= WORK INSTRUCTIONS =
Copy, from the entries below, each line where the word "lawyers" can be found.

= Transcribed page contents =
= Beginning of Section =

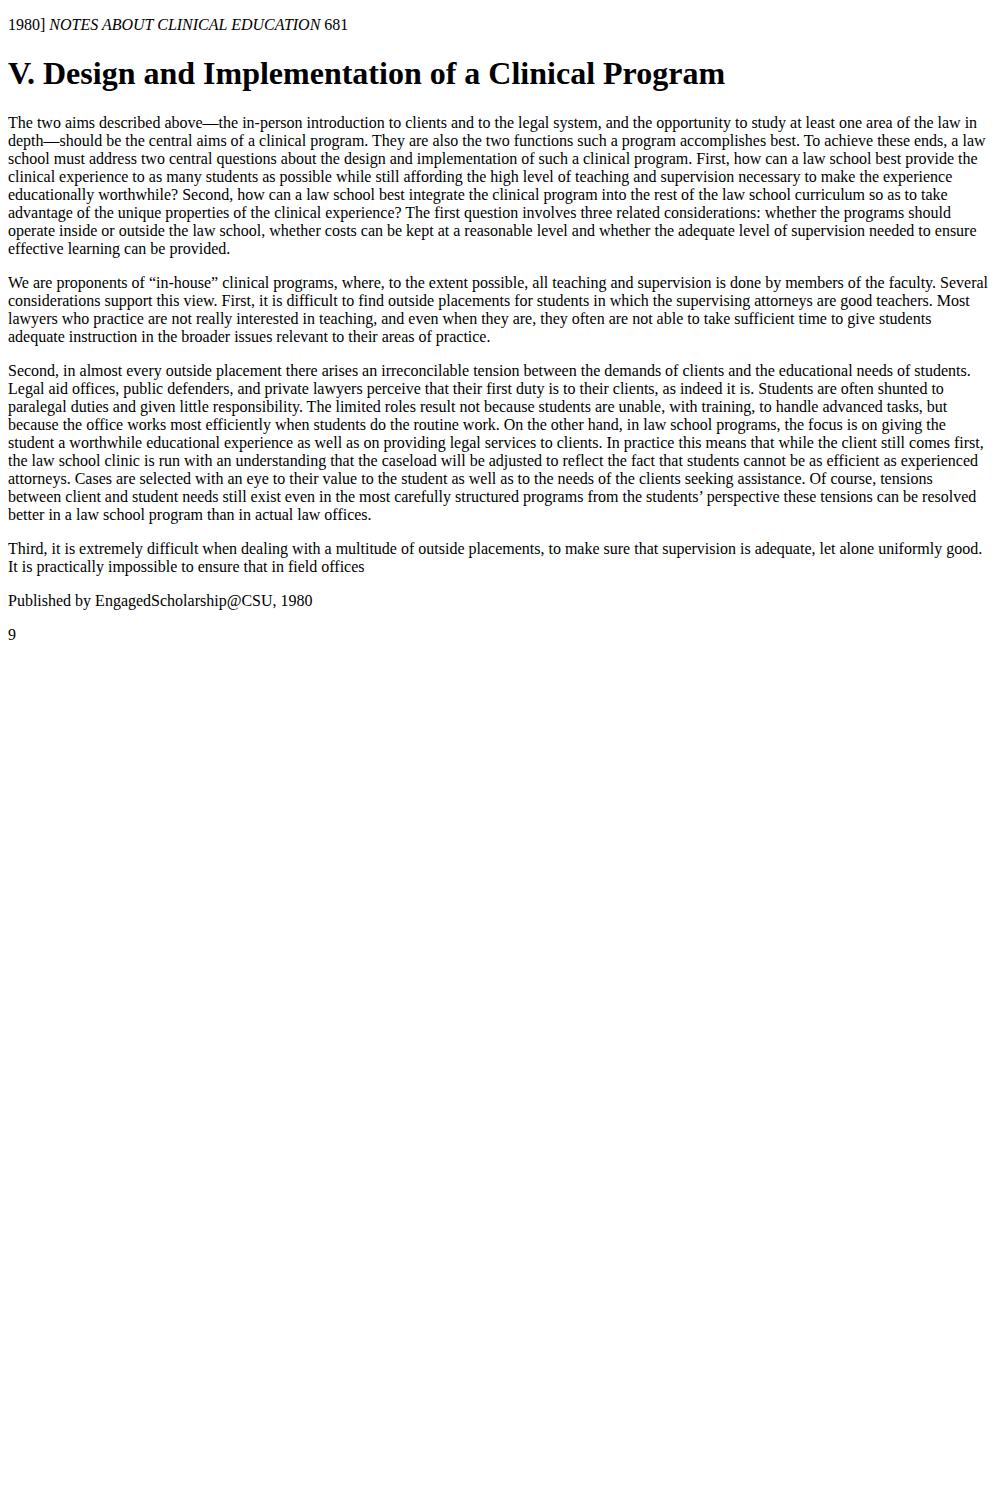1980] NOTES ABOUT CLINICAL EDUCATION 681
V. Design and Implementation of a Clinical Program
The two aims described above—the in-person introduction to clients and to the legal system, and the opportunity to study at least one area of the law in depth—should be the central aims of a clinical program. They are also the two functions such a program accomplishes best. To achieve these ends, a law school must address two central questions about the design and implementation of such a clinical program. First, how can a law school best provide the clinical experience to as many students as possible while still affording the high level of teaching and supervision necessary to make the experience educationally worthwhile? Second, how can a law school best integrate the clinical program into the rest of the law school curriculum so as to take advantage of the unique properties of the clinical experience? The first question involves three related considerations: whether the programs should operate inside or outside the law school, whether costs can be kept at a reasonable level and whether the adequate level of supervision needed to ensure effective learning can be provided.
We are proponents of “in-house” clinical programs, where, to the extent possible, all teaching and supervision is done by members of the faculty. Several considerations support this view. First, it is difficult to find outside placements for students in which the supervising attorneys are good teachers. Most lawyers who practice are not really interested in teaching, and even when they are, they often are not able to take sufficient time to give students adequate instruction in the broader issues relevant to their areas of practice.
Second, in almost every outside placement there arises an irreconcilable tension between the demands of clients and the educational needs of students. Legal aid offices, public defenders, and private lawyers perceive that their first duty is to their clients, as indeed it is. Students are often shunted to paralegal duties and given little responsibility. The limited roles result not because students are unable, with training, to handle advanced tasks, but because the office works most efficiently when students do the routine work. On the other hand, in law school programs, the focus is on giving the student a worthwhile educational experience as well as on providing legal services to clients. In practice this means that while the client still comes first, the law school clinic is run with an understanding that the caseload will be adjusted to reflect the fact that students cannot be as efficient as experienced attorneys. Cases are selected with an eye to their value to the student as well as to the needs of the clients seeking assistance. Of course, tensions between client and student needs still exist even in the most carefully structured programs from the students’ perspective these tensions can be resolved better in a law school program than in actual law offices.
Third, it is extremely difficult when dealing with a multitude of outside placements, to make sure that supervision is adequate, let alone uniformly good. It is practically impossible to ensure that in field offices
Published by EngagedScholarship@CSU, 1980
9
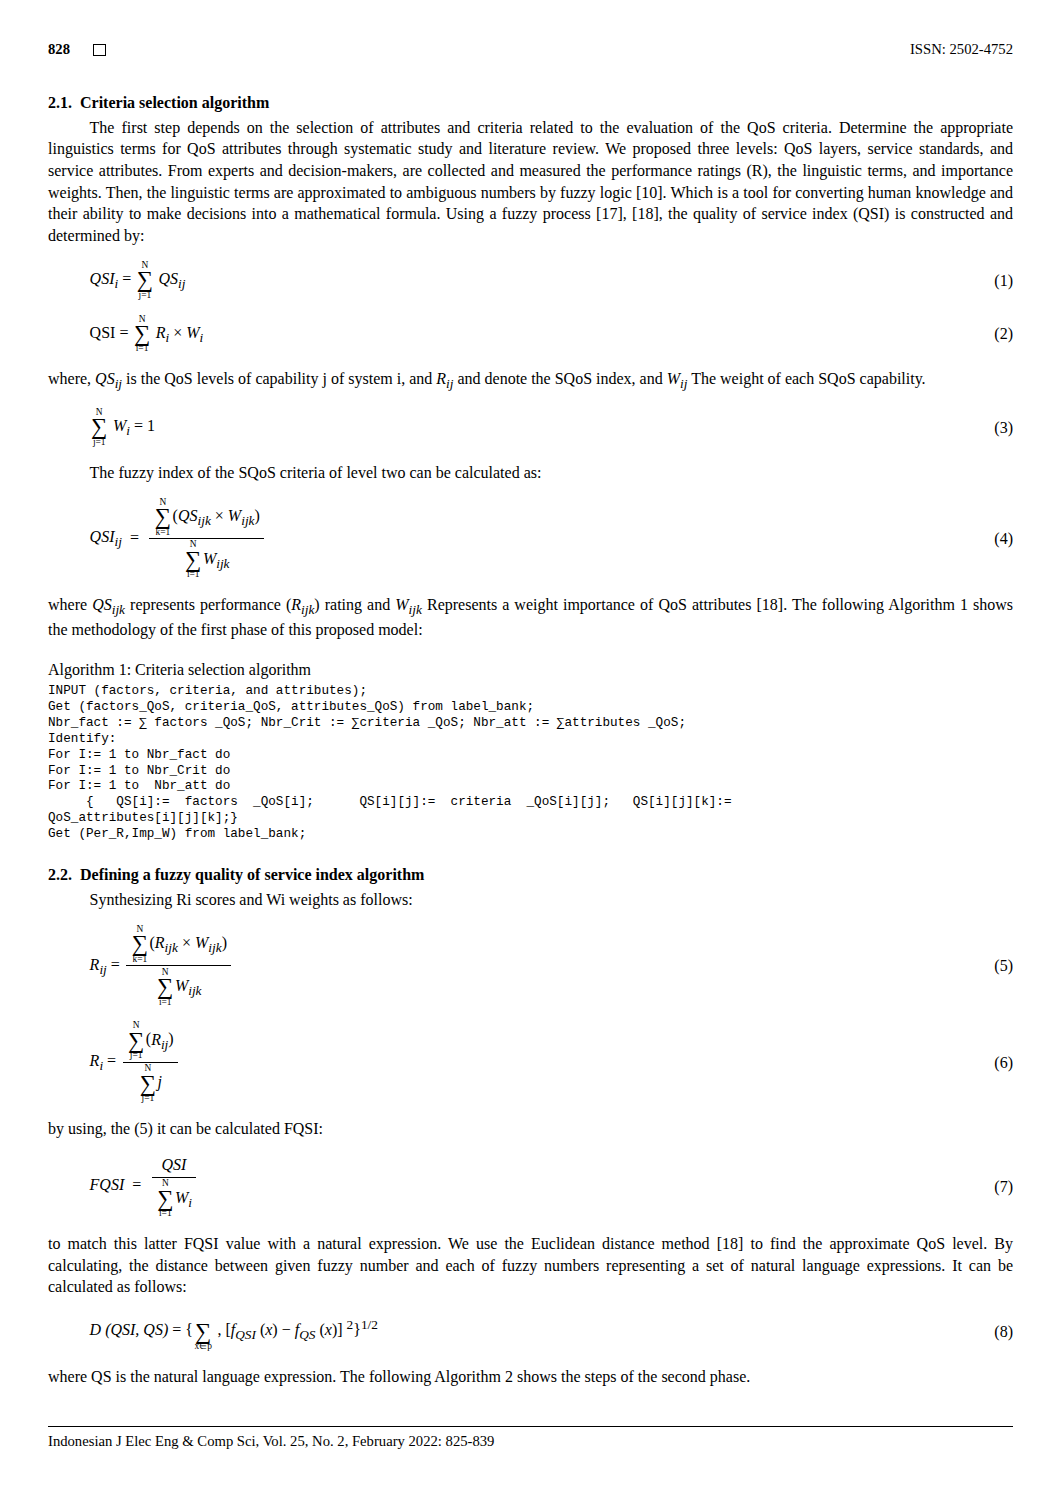828
ISSN: 2502-4752
2.1. Criteria selection algorithm
The first step depends on the selection of attributes and criteria related to the evaluation of the QoS criteria. Determine the appropriate linguistics terms for QoS attributes through systematic study and literature review. We proposed three levels: QoS layers, service standards, and service attributes. From experts and decision-makers, are collected and measured the performance ratings (R), the linguistic terms, and importance weights. Then, the linguistic terms are approximated to ambiguous numbers by fuzzy logic [10]. Which is a tool for converting human knowledge and their ability to make decisions into a mathematical formula. Using a fuzzy process [17], [18], the quality of service index (QSI) is constructed and determined by:
QSIi = N∑j=1 QSij
(1)
QSI = N∑i=1 Ri × Wi
(2)
where, QSij is the QoS levels of capability j of system i, and Rij and denote the SQoS index, and Wij The weight of each SQoS capability.
N∑j=1 Wi = 1
(3)
The fuzzy index of the SQoS criteria of level two can be calculated as:
QSIij = N∑k=1(QSijk × Wijk) N∑i=1 Wijk
(4)
where QSijk represents performance (Rijk) rating and Wijk Represents a weight importance of QoS attributes [18]. The following Algorithm 1 shows the methodology of the first phase of this proposed model:
Algorithm 1: Criteria selection algorithm
INPUT (factors, criteria, and attributes);
Get (factors_QoS, criteria_QoS, attributes_QoS) from label_bank;
Nbr_fact := ∑ factors _QoS; Nbr_Crit := ∑criteria _QoS; Nbr_att := ∑attributes _QoS;
Identify:
For I:= 1 to Nbr_fact do
For I:= 1 to Nbr_Crit do
For I:= 1 to  Nbr_att do
     {   QS[i]:=  factors  _QoS[i];      QS[i][j]:=  criteria  _QoS[i][j];   QS[i][j][k]:=
QoS_attributes[i][j][k];}
Get (Per_R,Imp_W) from label_bank;
2.2. Defining a fuzzy quality of service index algorithm
Synthesizing Ri scores and Wi weights as follows:
Rij = N∑k=1(Rijk × Wijk) N∑i=1 Wijk
(5)
Ri = N∑j=1(Rij) N∑j=1 j
(6)
by using, the (5) it can be calculated FQSI:
FQSI = QSI N∑i=1 Wi
(7)
to match this latter FQSI value with a natural expression. We use the Euclidean distance method [18] to find the approximate QoS level. By calculating, the distance between given fuzzy number and each of fuzzy numbers representing a set of natural language expressions. It can be calculated as follows:
D (QSI, QS) = { ∑x∈p , [fQSI (x) − fQS (x)] 2}1/2
(8)
where QS is the natural language expression. The following Algorithm 2 shows the steps of the second phase.
Indonesian J Elec Eng & Comp Sci, Vol. 25, No. 2, February 2022: 825-839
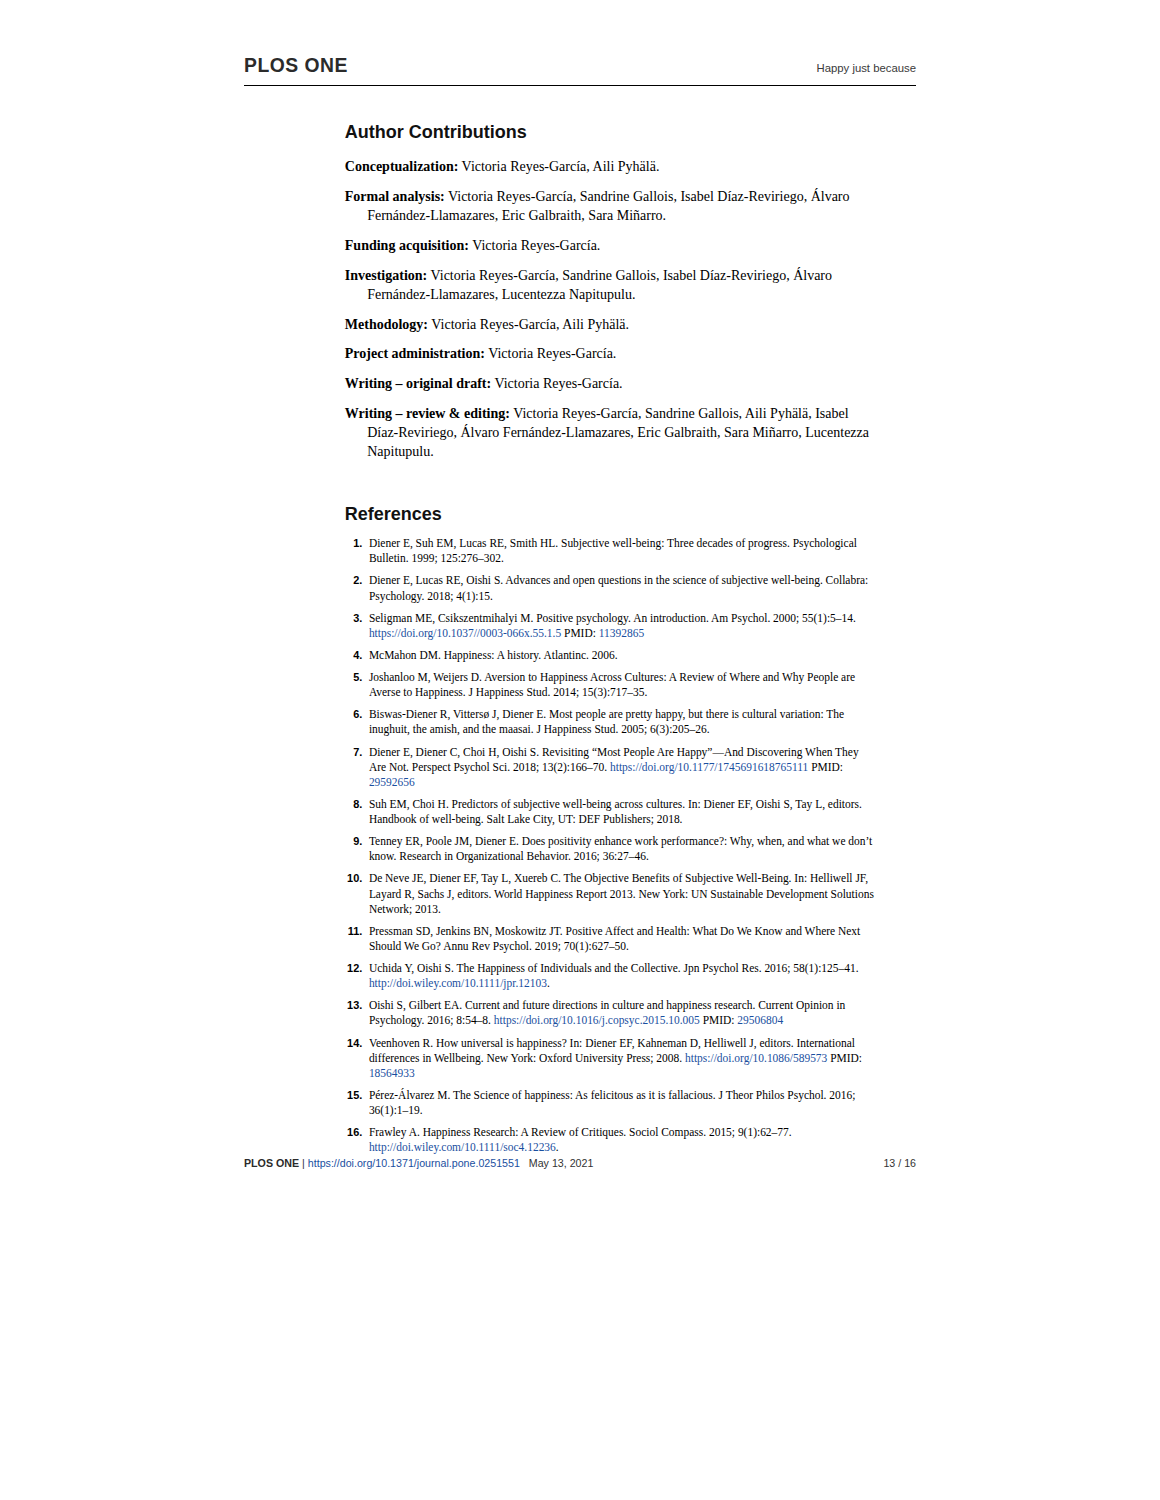PLOS ONE
Happy just because
Author Contributions
Conceptualization: Victoria Reyes-García, Aili Pyhälä.
Formal analysis: Victoria Reyes-García, Sandrine Gallois, Isabel Díaz-Reviriego, Álvaro Fernández-Llamazares, Eric Galbraith, Sara Miñarro.
Funding acquisition: Victoria Reyes-García.
Investigation: Victoria Reyes-García, Sandrine Gallois, Isabel Díaz-Reviriego, Álvaro Fernández-Llamazares, Lucentezza Napitupulu.
Methodology: Victoria Reyes-García, Aili Pyhälä.
Project administration: Victoria Reyes-García.
Writing – original draft: Victoria Reyes-García.
Writing – review & editing: Victoria Reyes-García, Sandrine Gallois, Aili Pyhälä, Isabel Díaz-Reviriego, Álvaro Fernández-Llamazares, Eric Galbraith, Sara Miñarro, Lucentezza Napitupulu.
References
1. Diener E, Suh EM, Lucas RE, Smith HL. Subjective well-being: Three decades of progress. Psychological Bulletin. 1999; 125:276–302.
2. Diener E, Lucas RE, Oishi S. Advances and open questions in the science of subjective well-being. Collabra: Psychology. 2018; 4(1):15.
3. Seligman ME, Csikszentmihalyi M. Positive psychology. An introduction. Am Psychol. 2000; 55(1):5–14. https://doi.org/10.1037//0003-066x.55.1.5 PMID: 11392865
4. McMahon DM. Happiness: A history. Atlantinc. 2006.
5. Joshanloo M, Weijers D. Aversion to Happiness Across Cultures: A Review of Where and Why People are Averse to Happiness. J Happiness Stud. 2014; 15(3):717–35.
6. Biswas-Diener R, Vittersø J, Diener E. Most people are pretty happy, but there is cultural variation: The inughuit, the amish, and the maasai. J Happiness Stud. 2005; 6(3):205–26.
7. Diener E, Diener C, Choi H, Oishi S. Revisiting “Most People Are Happy”—And Discovering When They Are Not. Perspect Psychol Sci. 2018; 13(2):166–70. https://doi.org/10.1177/1745691618765111 PMID: 29592656
8. Suh EM, Choi H. Predictors of subjective well-being across cultures. In: Diener EF, Oishi S, Tay L, editors. Handbook of well-being. Salt Lake City, UT: DEF Publishers; 2018.
9. Tenney ER, Poole JM, Diener E. Does positivity enhance work performance?: Why, when, and what we don’t know. Research in Organizational Behavior. 2016; 36:27–46.
10. De Neve JE, Diener EF, Tay L, Xuereb C. The Objective Benefits of Subjective Well-Being. In: Helliwell JF, Layard R, Sachs J, editors. World Happiness Report 2013. New York: UN Sustainable Development Solutions Network; 2013.
11. Pressman SD, Jenkins BN, Moskowitz JT. Positive Affect and Health: What Do We Know and Where Next Should We Go? Annu Rev Psychol. 2019; 70(1):627–50.
12. Uchida Y, Oishi S. The Happiness of Individuals and the Collective. Jpn Psychol Res. 2016; 58(1):125–41. http://doi.wiley.com/10.1111/jpr.12103.
13. Oishi S, Gilbert EA. Current and future directions in culture and happiness research. Current Opinion in Psychology. 2016; 8:54–8. https://doi.org/10.1016/j.copsyc.2015.10.005 PMID: 29506804
14. Veenhoven R. How universal is happiness? In: Diener EF, Kahneman D, Helliwell J, editors. International differences in Wellbeing. New York: Oxford University Press; 2008. https://doi.org/10.1086/589573 PMID: 18564933
15. Pérez-Álvarez M. The Science of happiness: As felicitous as it is fallacious. J Theor Philos Psychol. 2016; 36(1):1–19.
16. Frawley A. Happiness Research: A Review of Critiques. Sociol Compass. 2015; 9(1):62–77. http://doi.wiley.com/10.1111/soc4.12236.
PLOS ONE | https://doi.org/10.1371/journal.pone.0251551 May 13, 2021
13 / 16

= End of Section =

= EXPECTED ANSWER =
We are proponents of “in-house” clinical programs, where, to the extent possible, all teaching and supervision is done by members of the faculty. Several considerations support this view. First, it is difficult to find outside placements for students in which the supervising attorneys are good teachers. Most lawyers who practice are not really interested in teaching, and even when they are, they often are not able to take sufficient time to give students adequate instruction in the broader issues relevant to their areas of practice.
Second, in almost every outside placement there arises an irreconcilable tension between the demands of clients and the educational needs of students. Legal aid offices, public defenders, and private lawyers perceive that their first duty is to their clients, as indeed it is. Students are often shunted to paralegal duties and given little responsibility. The limited roles result not because students are unable, with training, to handle advanced tasks, but because the office works most efficiently when students do the routine work. On the other hand, in law school programs, the focus is on giving the student a worthwhile educational experience as well as on providing legal services to clients. In practice this means that while the client still comes first, the law school clinic is run with an understanding that the caseload will be adjusted to reflect the fact that students cannot be as efficient as experienced attorneys. Cases are selected with an eye to their value to the student as well as to the needs of the clients seeking assistance. Of course, tensions between client and student needs still exist even in the most carefully structured programs from the students’ perspective these tensions can be resolved better in a law school program than in actual law offices.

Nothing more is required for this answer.